[Stored data]
======

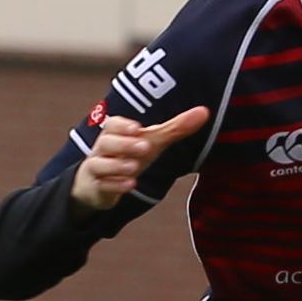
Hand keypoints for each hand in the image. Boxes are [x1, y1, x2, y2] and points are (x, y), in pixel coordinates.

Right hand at [73, 103, 211, 214]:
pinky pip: (102, 185)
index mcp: (114, 133)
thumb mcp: (153, 142)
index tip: (138, 128)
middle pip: (106, 142)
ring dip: (118, 165)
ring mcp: (97, 168)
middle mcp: (103, 149)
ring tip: (135, 167)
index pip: (113, 124)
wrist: (100, 183)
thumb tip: (204, 112)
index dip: (123, 126)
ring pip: (100, 164)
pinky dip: (115, 185)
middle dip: (124, 144)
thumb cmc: (128, 155)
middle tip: (145, 146)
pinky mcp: (97, 188)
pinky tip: (131, 185)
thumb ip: (176, 128)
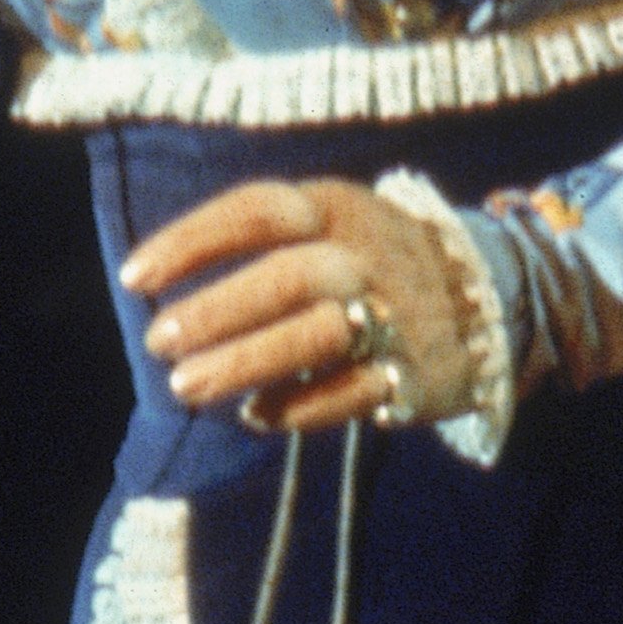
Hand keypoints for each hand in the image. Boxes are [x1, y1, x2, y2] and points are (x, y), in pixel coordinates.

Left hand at [119, 178, 474, 433]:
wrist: (488, 295)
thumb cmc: (371, 258)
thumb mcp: (330, 219)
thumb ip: (263, 237)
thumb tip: (161, 278)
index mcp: (335, 207)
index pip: (257, 212)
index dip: (192, 241)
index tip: (134, 276)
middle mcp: (365, 256)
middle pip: (286, 277)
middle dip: (216, 311)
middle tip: (157, 342)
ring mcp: (392, 315)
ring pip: (316, 336)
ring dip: (245, 361)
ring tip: (185, 385)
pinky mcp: (411, 373)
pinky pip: (349, 393)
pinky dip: (298, 407)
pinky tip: (256, 415)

======

INSTRUCTIONS TO FOLLOW:
The answer must be an exact copy of the lines from the start of the records above through the line containing "thumb ip: (176, 128)", with no pictures in it.

FINISHED TASK:
Hand keypoints for each hand in the image. Boxes are [x1, y1, x2, y2] and points are (x, y), in pixel coordinates.

Right hand at [73, 103, 211, 214]:
pinky pip: (102, 185)
index mcp: (114, 133)
thumb mcp: (153, 142)
index tip: (138, 128)
middle pip: (106, 142)
ring dip: (118, 165)
ring mcp: (97, 168)
middle mcp: (103, 149)
ring tip: (135, 167)
index pip: (113, 124)
wrist: (100, 183)
thumb tip: (204, 112)
index dip: (123, 126)
ring pip: (100, 164)
pinky dip: (115, 185)
middle dip: (124, 144)
thumb cmc: (128, 155)
middle tip: (145, 146)
pinky mcp: (97, 188)
pinky tip: (131, 185)
thumb ip: (176, 128)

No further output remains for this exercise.